Blog: Monday, December 10th, 2018

The Evolution of Inclusion

As a child, I only remember one student in a wheel chair at elementary school, and perhaps a couple of students in high school who appeared to have some cognitive delays. That’s it! What a different world we live in today. Or is it? Were there actually fewer diverse learners back then? Not likely.

At our most recent Superintendent’s Meeting, the Learning Support Services (LSS) Department shared Shelley Moore’s latest video on the “Evolution of Inclusion”. In this video, Shelley challenges us to reflect on where we are as an educational system on this continuum from past exclusionary practices to our presently evolving inclusionary practices. She encourages us to continue with this journey. I’m so thankful that my daughter was in a school system that was more diverse than the one I grew up in, but as Shelley states: “Can we do better?”

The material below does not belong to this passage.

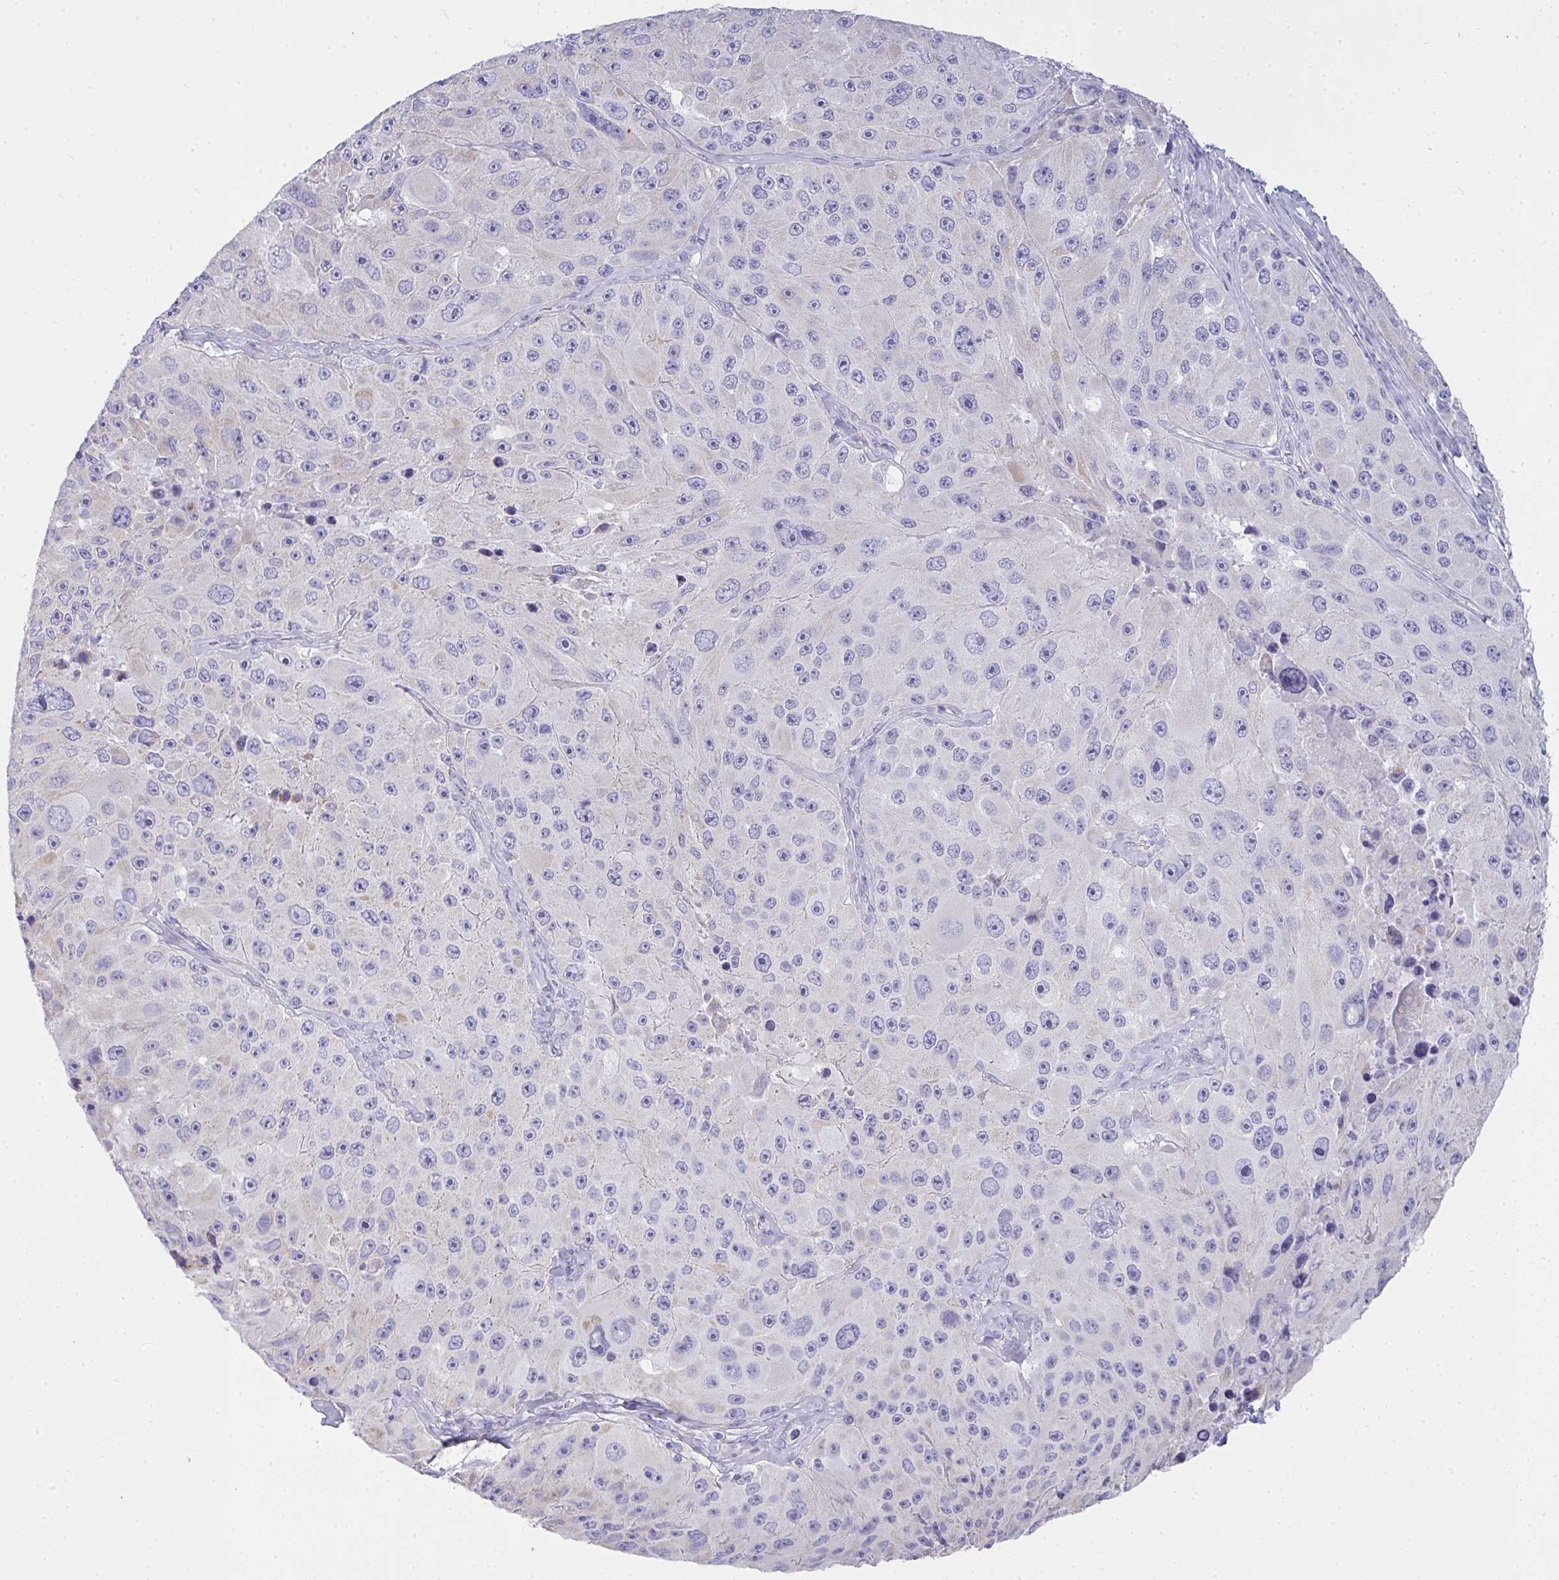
{"staining": {"intensity": "negative", "quantity": "none", "location": "none"}, "tissue": "melanoma", "cell_type": "Tumor cells", "image_type": "cancer", "snomed": [{"axis": "morphology", "description": "Malignant melanoma, Metastatic site"}, {"axis": "topography", "description": "Lymph node"}], "caption": "Immunohistochemical staining of malignant melanoma (metastatic site) displays no significant expression in tumor cells.", "gene": "GSDMB", "patient": {"sex": "male", "age": 62}}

During the November 23rd Professional Development Day, Tyrone and Lyndon Brown shared their personal journey of what it is like to grow up with a visible disability and an invisible ability. The brothers spoke honestly about their experience of having severe global dyspraxia - a motor planning impairment which means they are non-verbal and have physical challenges. They were often marginalized and misunderstood. Derogatory comments were made about them in “ear shot” because people thought they didn’t comprehend what was being stated, but they did understand, and it hurt them deeply!

However, with the help of their parents and caring educators who took a real interest in their abilities, they persevered, and consequently both graduated from AVS. In Lyndon’s words “Perhaps the greatest life lesson I learned through this was ‘never give up’ and ‘never believe it’s impossible’”. Today, Tyrone and Lyndon are poet advocates. Tyrone states “I believe advocacy can make a difference not only to others who are non-verbal but also to bring awareness to society of the impact of treatment of all those with disabilities.”

The brothers encourage me to be do better for future generations of children. If it’s not good enough for my future grandchild, then it’s not good enough for anyone’s child! Let’s not be satisfied with good; let’s get better!